Records for this task:
========================================

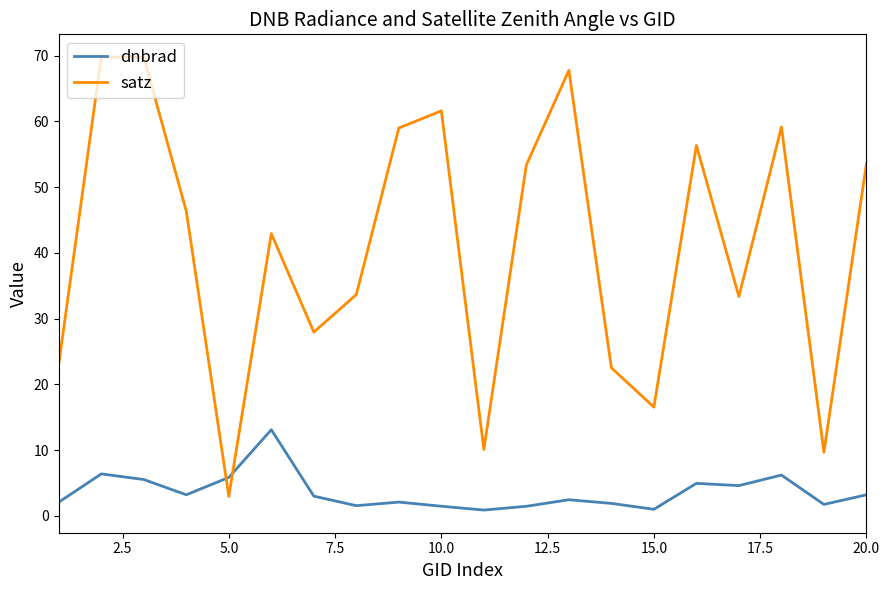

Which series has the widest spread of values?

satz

========================================

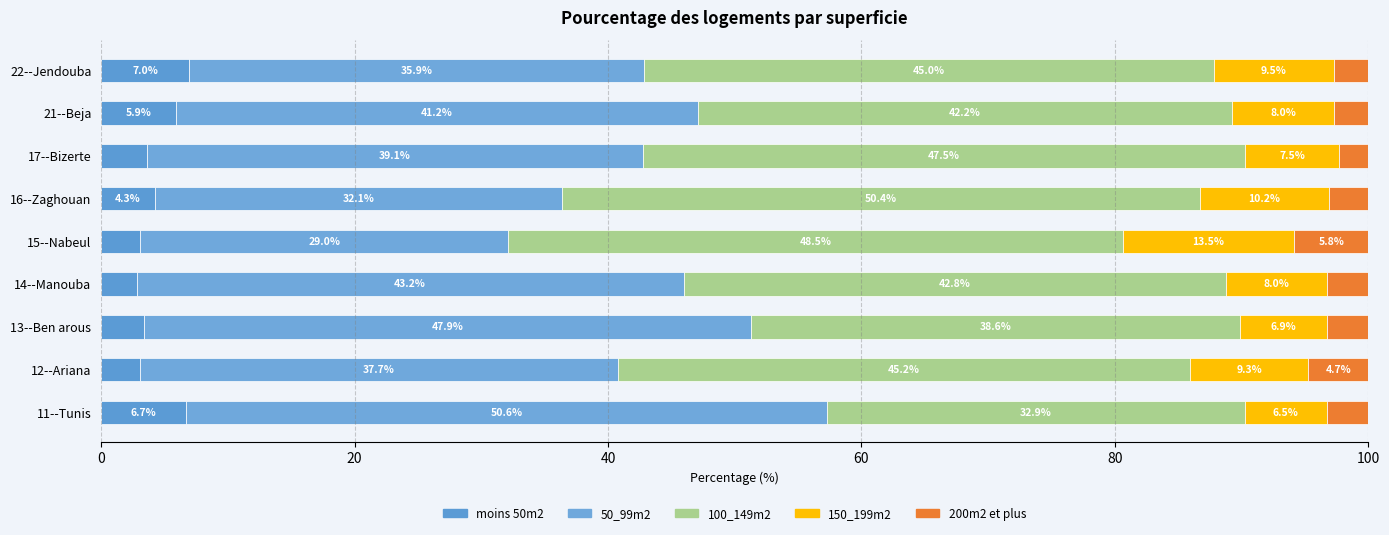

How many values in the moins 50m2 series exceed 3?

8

========================================

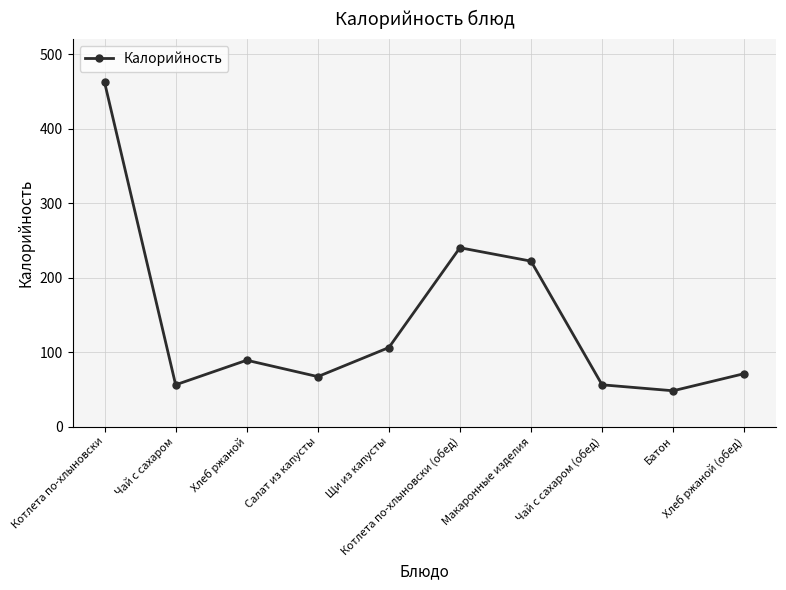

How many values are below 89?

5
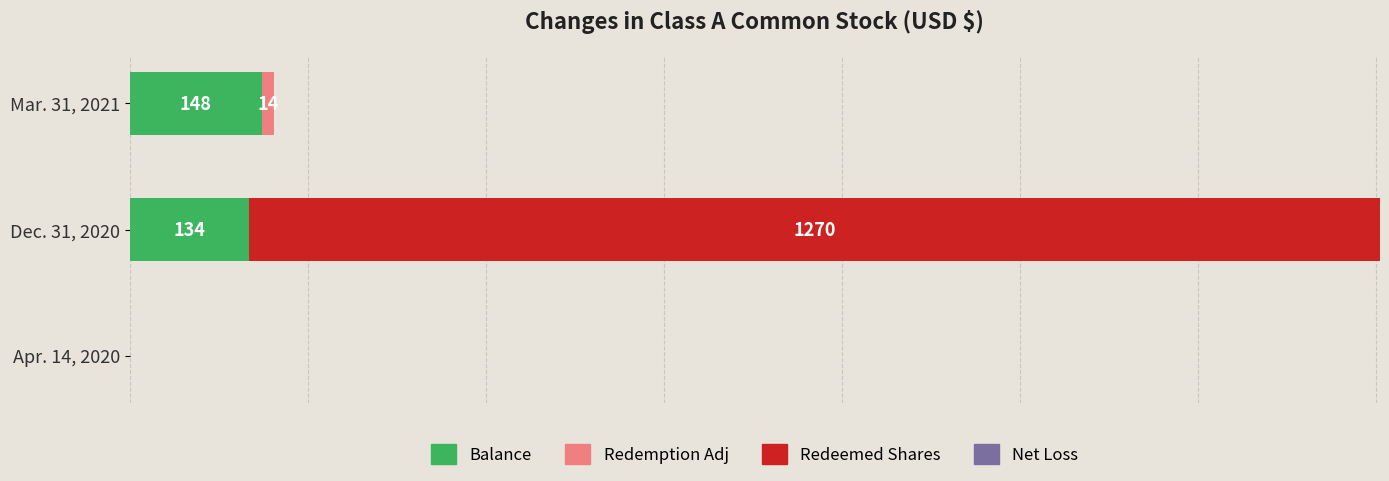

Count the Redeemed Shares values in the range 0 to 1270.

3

========================================

Task details: Return every line in the listing above that contains the word "many".

Result for this exercise:
How many values in the moins 50m2 series exceed 3?
How many values are below 89?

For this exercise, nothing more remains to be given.